--- SUPPLIED PASSAGE Enclosed Below ---

While the command (from the input function) is not equal to "quit",
print out "You entered:" and the command.

> (Plus in a real version of this you'd have some command line parsing
> to do – at least stripping off whitespace from the command, probably
> tokenizing it somehow –  before you could check what the command was,
> and then you're back to the final version anyway.)

Not if this is a wire protocol. But again, people keep getting hung up
on the specifics of the examples, saying "oh but if you change what
you're doing, it won't fit the := operator any more". Well, yeah, of
course that's true.

>>     # Capturing regular expression match objects
>>     # See, for instance, Lib/pydoc.py, which uses a multiline spelling
>>     # of this effect
>>     if match := re.search(pat, text):
>>         print("Found:", match.group(0))
>
> Now this is a genuinely compelling example! re match objects are
> always awkward to work with. But this feels like a very big hammer to
> make re.match easier to use :-). I wonder if there's anything more
> focused we could do here?

Rejected proposals: Dedicated syntax for regular expression matching?

>> Special-casing conditional statements
>> -------------------------------------
>>
>> One of the most popular use-cases is ``if`` and ``while`` statements.  Instead
>> of a more general solution, this proposal enhances the syntax of these two
>> statements to add a means of capturing the compared value::
>>
>>     if re.search(pat, text) as match:
>>         print("Found:", match.group(0))

--- End of Enclosed SUPPLIED PASSAGE ---

* HOW TO COMPLETE THIS TASK
Edit the discussion from "Not if this" to "course that's true.", putting "network protocol" in place of "wire protocol". The lines after this note come from a different source.

--- SUPPLIED DATA Enclosed Below ---

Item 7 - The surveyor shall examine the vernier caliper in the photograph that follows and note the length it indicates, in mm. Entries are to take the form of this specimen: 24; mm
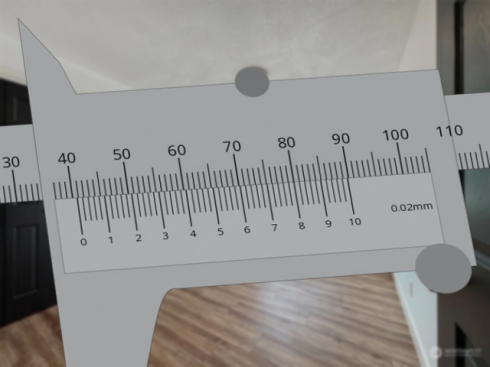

--- End of Enclosed SUPPLIED DATA ---

* REPLY
Not if this is a network protocol. But again, people keep getting hung up
on the specifics of the examples, saying "oh but if you change what
you're doing, it won't fit the := operator any more". Well, yeah, of
course that's true.